C# Why does the argument array has to be passed with the modifier ref if arrays are passed by reference?

Question

I do not understand why this function was written like that:

System.Array.Resize<int>(ref int[], int)

If arrays are passed by reference by default why wasn't it written like that:

System.Array.Resize<int>(int[], int)

Answer 1

Simply speaking if your array is passed to a method as a ref parameter it can be replaced as a whole with another array created within the method. It's not the case with arrays passed without ref keyword. Code below illustrates the difference.

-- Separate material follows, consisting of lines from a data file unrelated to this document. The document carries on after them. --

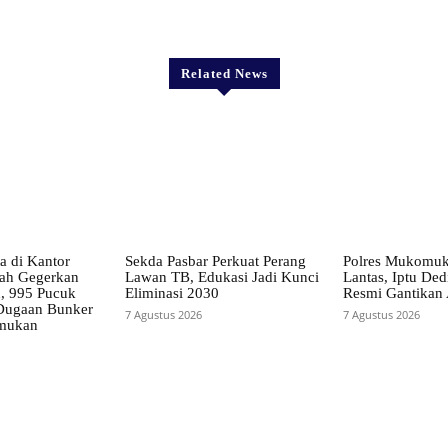
Related News
a di Kantor
Sekda Pasbar Perkuat Perang
Polres Mukomuk
lah Gegerkan
Lawan TB, Edukasi Jadi Kunci
Lantas, Iptu Ded
n, 995 Pucuk
Eliminasi 2030
Resmi Gantikan
 Dugaan Bunker
7 Agustus 2026
7 Agustus 2026
emukan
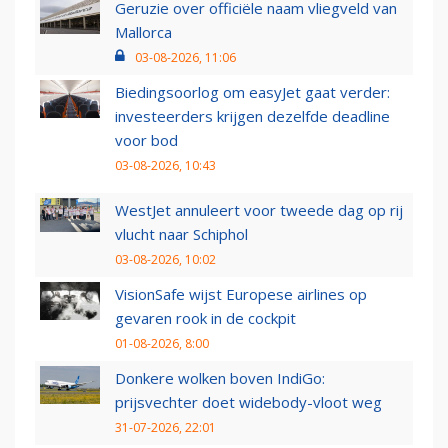
Geruzie over officiële naam vliegveld van
Mallorca
03-08-2026, 11:06
Biedingsoorlog om easyJet gaat verder:
investeerders krijgen dezelfde deadline
voor bod
03-08-2026, 10:43
WestJet annuleert voor tweede dag op rij
vlucht naar Schiphol
03-08-2026, 10:02
VisionSafe wijst Europese airlines op
gevaren rook in de cockpit
01-08-2026, 8:00
Donkere wolken boven IndiGo:
prijsvechter doet widebody-vloot weg
31-07-2026, 22:01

Note that individual elements of array parameters can be replaced in both cases (with of without ref keyword).

class Program
{
    static void PrintArr(string comment, int[] arr)
    {
        Console.WriteLine($"{comment}:");
        Console.WriteLine(string.Join(", ", arr.Select(e => e.ToString())));
    }
    static void NoRef(int[] arr)
    {
        int[] localArr = { 2, 4, 8, 10 };
        arr = localArr;
    }
    static void ByRef(ref int[] arr)
    {
        int[] localArr = { 2, 4, 8, 10 };
        arr = localArr;
    }

    static void Main()
    {
        int[] arr;
        arr = new int[] { 1, 3, 4, 7, 9 };

        PrintArr("Before NoRef is called", arr);
        NoRef(arr);
        PrintArr("After NoRef is called", arr);

        PrintArr("Before ByRef is called", arr);
        ByRef(ref arr);
        PrintArr("After ByRef is called", arr);

        Console.ReadLine();
    }
}

}

Output for the code is shown below (note that ByRef method code replaced the array.

Before NoRef is called:

1, 3, 4, 7, 9

After NoRef is called:

1, 3, 4, 7, 9

Before ByRef is called:

1, 3, 4, 7, 9

After ByRef is called:

2, 4, 8, 10

Answer 2

This is because when we write a variable to a reference type object, there are kind of 2 parts, the actual object instance, and the reference which the variable name represents (32bit or 64bit memory address pointer internally, platform dependant). You can see that clearly with this sharplab.io snippet.

When we call a method, this pointer is copied, but the instance isn't, so:

var a = new Blah {Prop = "1"}; // Blah is a class, a reference type
Method(a);

void Method(Blah blah)
{
    blah.Prop = "2"; // changes the shared instance, we know this.

    blah = new Blah {Prop = "3"}; // has no effect.
}

Console.WriteLine(a.Prop); // 2

You see when we set blah inside of the method, we are mutating our local reference, not the shared one. Now if we use the ref keyword:

var a = new Blah {Prop = "1"};
Method(ref a);

void Method(ref Blah blah)
{
    blah.Prop = "2"; // changes the shared instance, we know this.

    blah = new Blah {Prop = "3"}; // now changes ref a outside
}

Console.WriteLine(a.Prop); // 3!

because the parameter blah is passed by reference, when we mutate it, we mutate the original reference a.

Answer 3

Arrays are indeed reference types, which means that changes done to the passed-in array object inside a method will be reflected on the caller's side:

public static void Foo(int[] a) {
    a[0] = 1;
}

// ...
int[] a = new int[1];
Foo(a);
Console.WriteLine(a[0]); // 1

However, if you set the array to something else inside the method:

public static void Foo(int[] a) {
    a = null;
}

// ...
int[] a = new int[1];
Foo(a);
Console.WriteLine(a[0]); // will not throw NRE

Declaring the parameter as ref will allow reassignments to the parameter to reflect on the caller's side.

Changing the size of the array requires creating a new array and hence re-assigning the parameter. You can't resize an array by mutating an existing array object somehow. This is why it needs to be declared as ref.